American politician (1797–1865)

Isaac Funk (November 17, 1797 – January 29, 1865) was an American rancher and politician, originally from Kentucky. In the 1820s, he founded Funks Grove, Illinois, in McLean County, Illinois, with his brother and became a prominent cattle trader. Funk was elected to one term in the Illinois House of Representatives in 1840. Despite several financial setbacks, Funk remained one of the wealthiest settlers in the area. He served in the Illinois Senate in the 1860s and died before his second term was complete. He was the patriarch of the Funk family and co-founded Illinois Wesleyan University.

==Biography==
Isaac Funk was born on November 17, 1797, in Clark County, Kentucky, to Adam and Sarah (Moore) Funk. He was one of nine children and received little schooling. In 1807, he moved with his family to Fayette County, Ohio. In 1821, Funk left his family to work at the Kanawha Salt Works in Virginia for a year. He then returned to Ohio, working as a laborer on a farm. In April 1824, Funk moved to Sangamon County, Illinois. His stay was brief, and he moved to McLean County, becoming one of the county's first settlers. There, he established Funks Grove, Illinois, with his brother Absalom. He and his brother began a successful business raising cattle and farming.

By the 1830s, the Funks were among the richest settlers in the area. However, they lost half of their fortune in the Panic of 1837. The brothers dissolved their partnership the next year. Funk continued to rear cattle and slowly rebuilt his fortune. He was elected to the Illinois House of Representatives in 1840, ostensibly as a Whig, serving one two-year term. He again met financial hardship during the Great Flood of 1844, when many of his cattle died. He was named to the Board of Trustees of Illinois Wesleyan University in 1850 as one of its original founders.

Funk again rebuilt his wealth and was able to build a large house in the 1860s. In 1862, Funk was appointed to fill the Illinois Senate term of Richard J. Oglesby, who resigned to fight in the Civil War. By this point, Funk was affiliated with the new Republican Party. Funk was elected to a second two-year term in 1864.

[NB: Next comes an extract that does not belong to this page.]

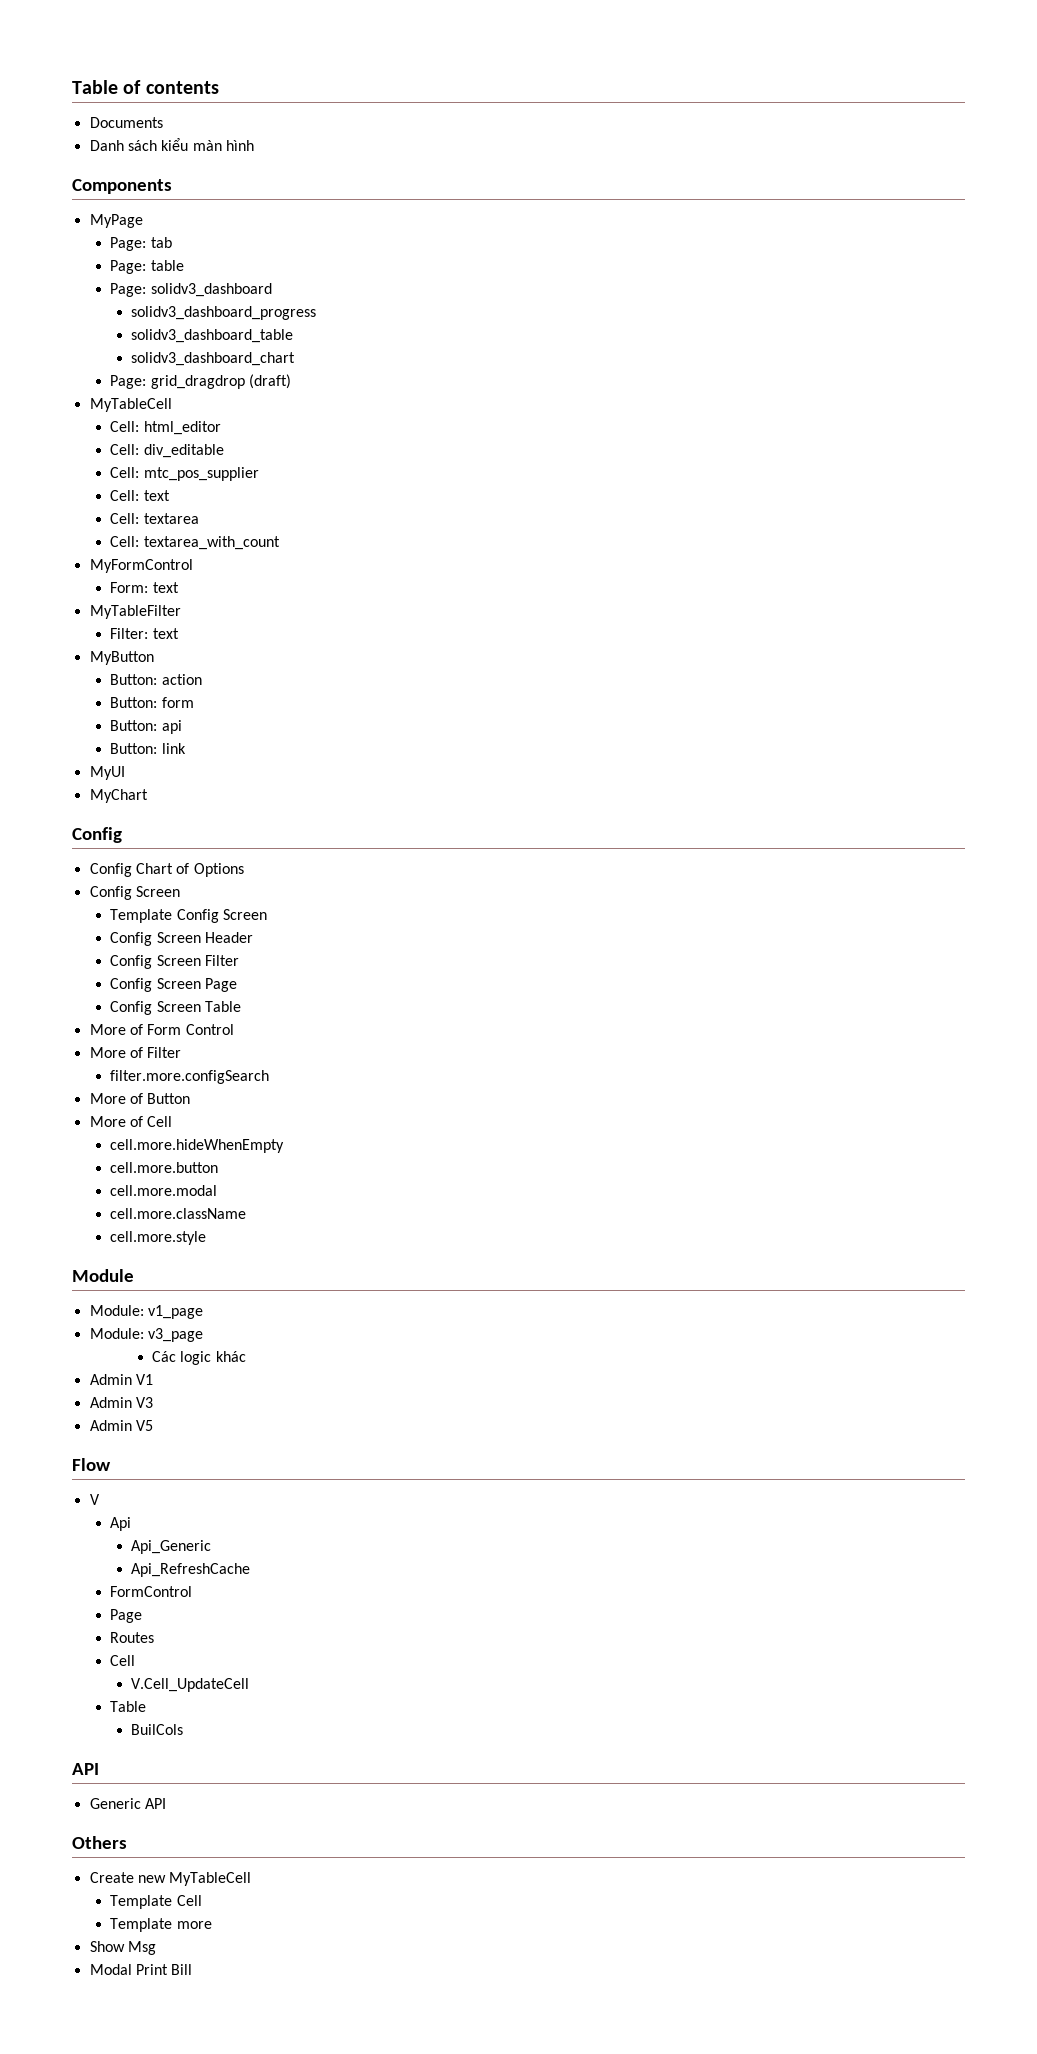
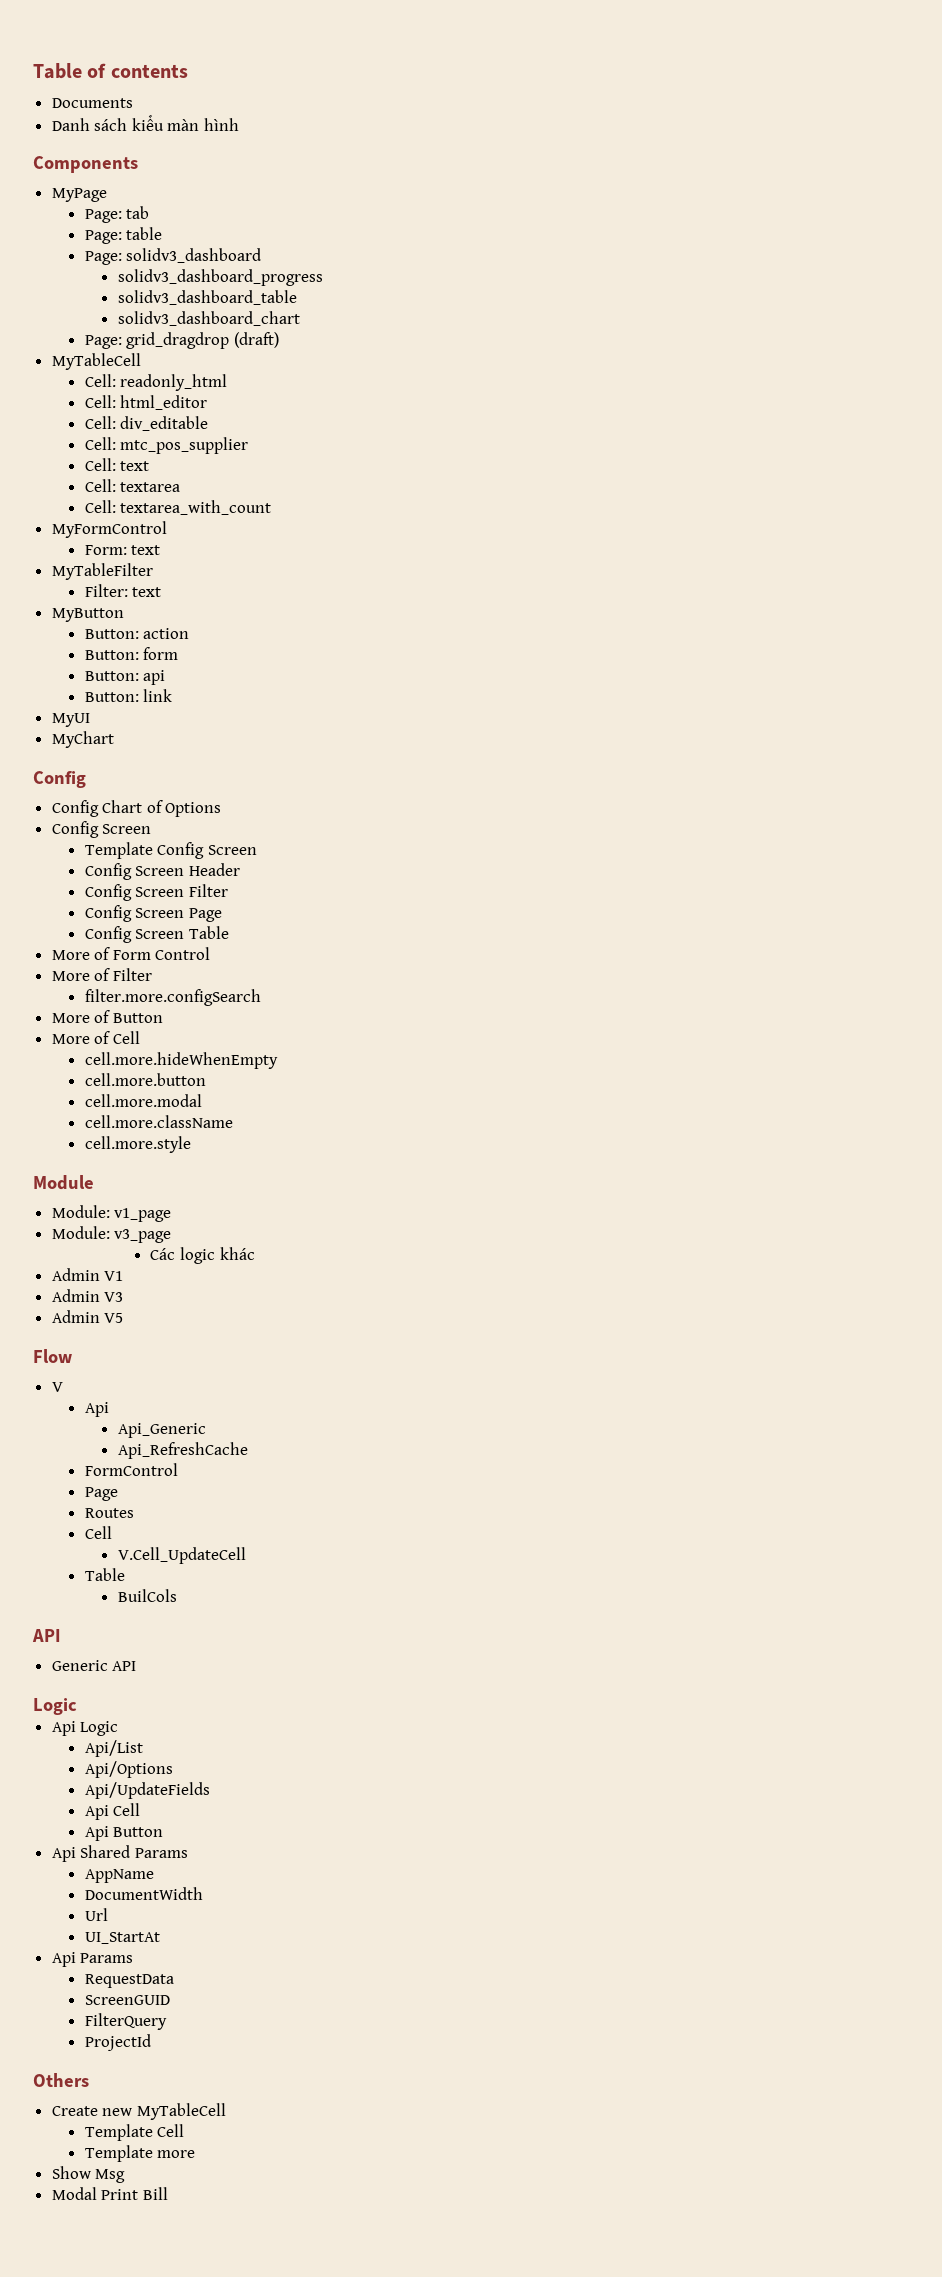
(172, 405) none -> [84,374,228,391] // Cell: readonly_html
(166, 1803) none -> [33,1698,77,1715] [51,1721,119,1736] [84,1740,143,1757] [84,1761,173,1778] [84,1782,210,1799] [84,1803,141,1820] [84,1826,164,1841] [51,1845,188,1862] [84,1869,154,1883] [84,1887,203,1900] [84,1908,108,1921] [84,1932,160,1944] [51,1952,134,1967] [84,1974,174,1988] [84,1995,170,2005] [84,2013,167,2030] [84,2034,151,2051] // Logic // Api Logic // Api/List // Api/Options // Api/UpdateFields // Api Cell // Api Button // Api Shared Params // AppName // DocumentWidth // Url // UI_StartAt // Api Params // RequestData // ScreenGUID // FilterQuery // ProjectId

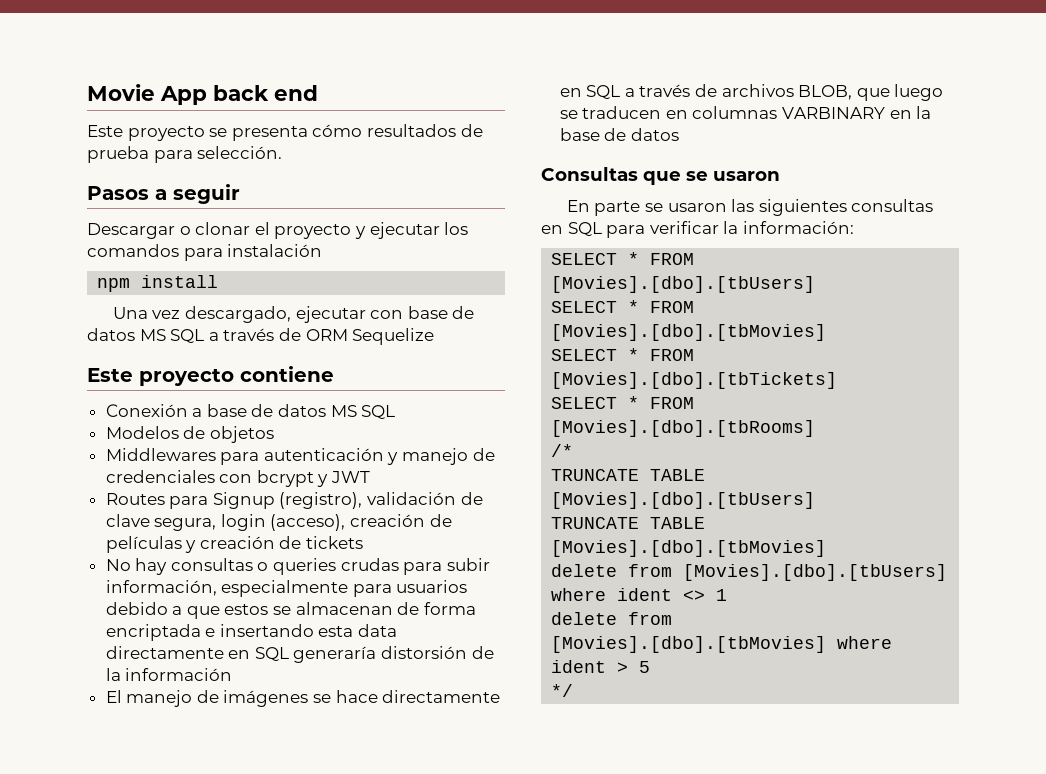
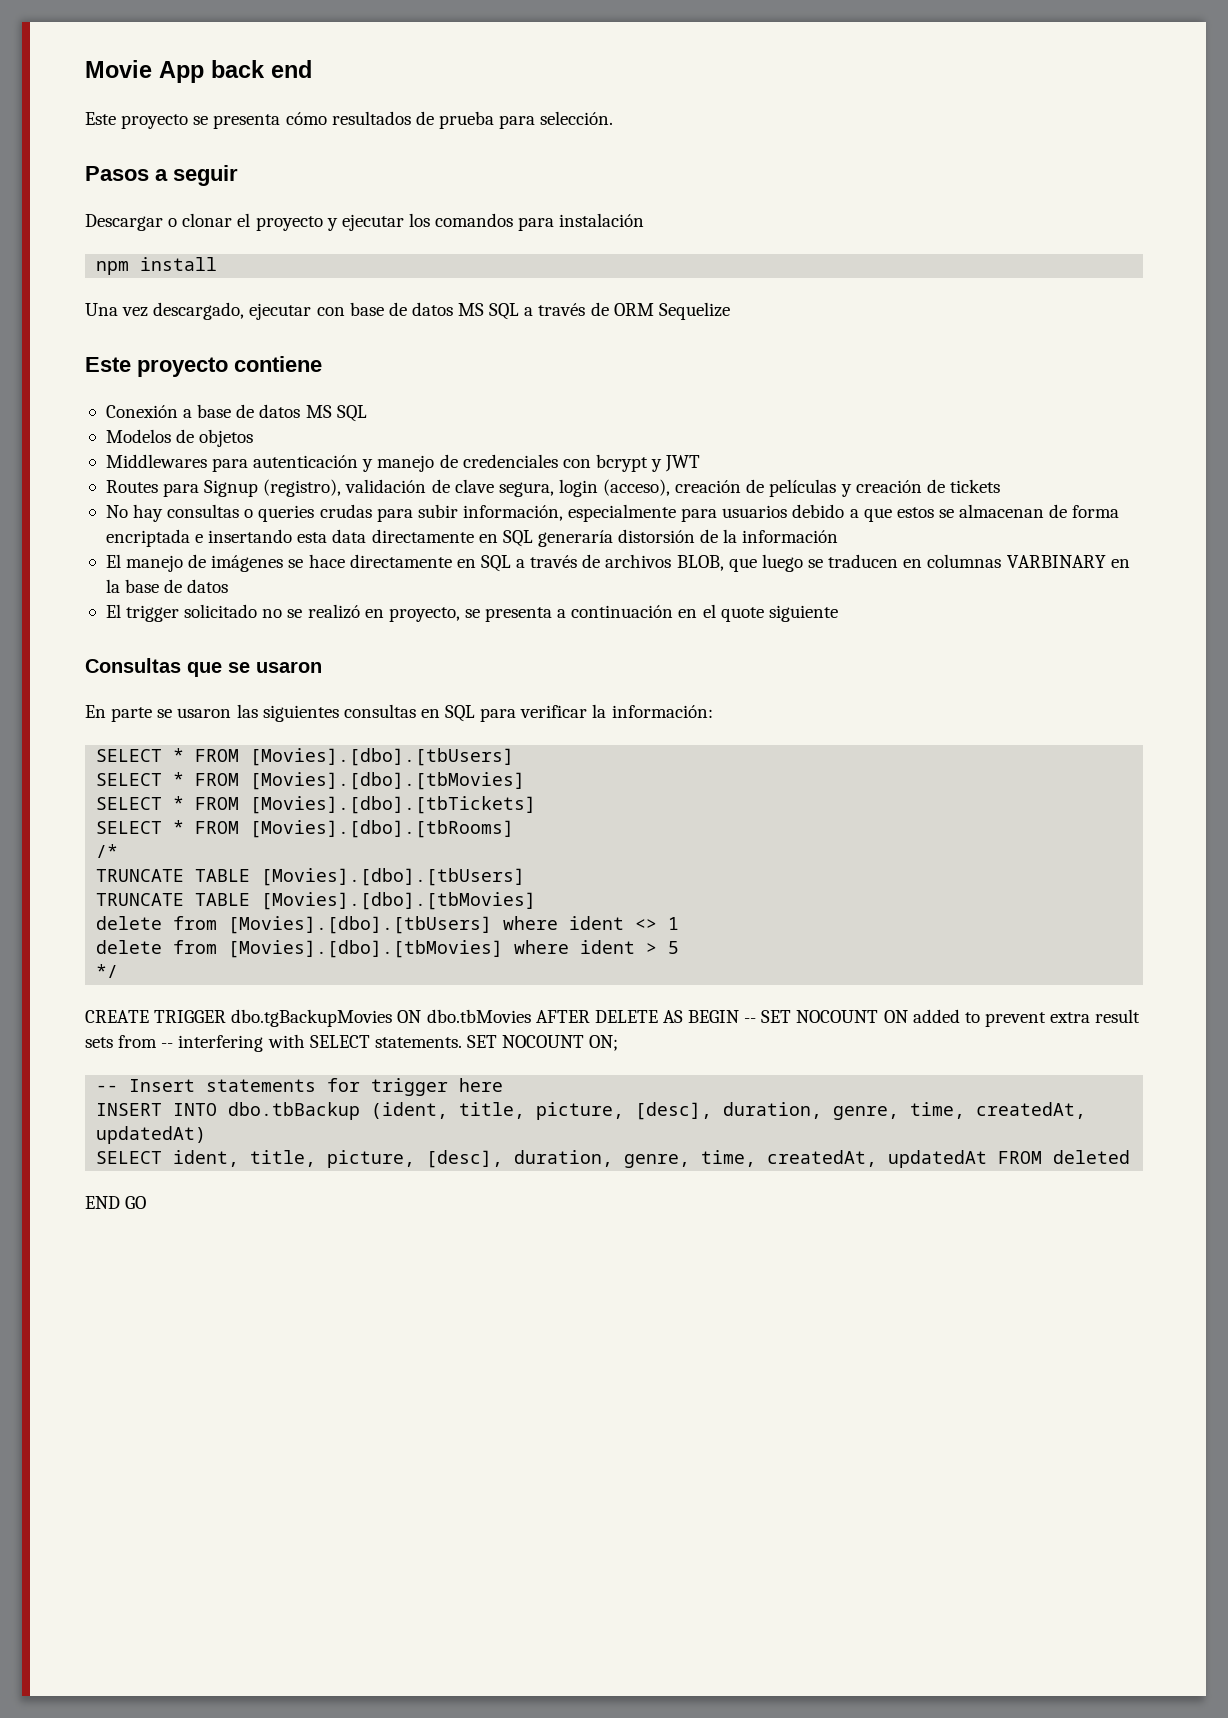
(679, 134) none -> [105,604,838,622] // El trigger solicitado no se realizó en proyecto, se presenta a continuación en el quote siguiente
(574, 690) none -> [85,1009,1141,1027] [85,1034,619,1052] [96,1078,504,1096] [96,1102,1087,1120] [96,1126,207,1144] [96,1150,1131,1168] [85,1196,147,1209] // CREATE TRIGGER dbo.tgBackupMovies ON dbo.tbMovies AFTER DELETE AS BEGIN -- SET NOCOUNT ON added to prevent extra result sets from -- interfering with SELECT statements. SET NOCOUNT ON; // -- Insert statements for trigger here // INSERT INTO dbo.tbBackup (ident, title, picture, [desc], duration, genre, time, createdAt, updatedAt) // SELECT ident, title, picture, [desc], duration, genre, time, createdAt, updatedAt FROM deleted // END GO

Funk was a Whig before becoming a Republican. He was a friend of Abraham Lincoln and worked in his presidential campaign of 1860. Isaac Funk, along with his attorney and friend, Abraham Lincoln, were responsible for bringing the Chicago & Alton Railroad through the Bloomington area, sidetracking it from its planned route through Peoria.

Funk married Cassandra Sharp in June 1826. They had ten children. Funk died on January 29, 1865, in Bloomington, Illinois. He fell ill with erysipelas and diphtheria the previous day at his home after returning from a legislative session. His wife died later that day. He was buried in Funks Grove Cemetery (Funks Grove, Illinois). Although he left no formal will and testament, his children donated $10,000 to create the Isaac Funk Professorship of Agriculture at Illinois Wesleyan. Funk was named to the Farmers' Hall of Fame at the University of Illinois and a portrait of him was hung there in 1913.

===Funk family===
Isaac Funk was the patriarch of the Funk family, a mainstay in Illinois and American politics. His eldest son George Washington assumed most of his business interests and was later elected to the Illinois House. His fourth son, Duncan McArthur, served three terms in the Illinois House.Fifth son Marquis De LaFayette served a term in the state house and then two terms in the state senate. He was the father of Eugene Funk, a prominent businessman and member of the Illinois Board of Agricultural Advisors. Seventh son, Benjamin F. Funk, was elected to the United States House of Representatives. Benjamin's Funk's son Frank H. also served in the U.S. House. Only daughter Sarah married Leonidas H. Kerrick, who served in the Illinois House and was a trustee at the University of Illinois.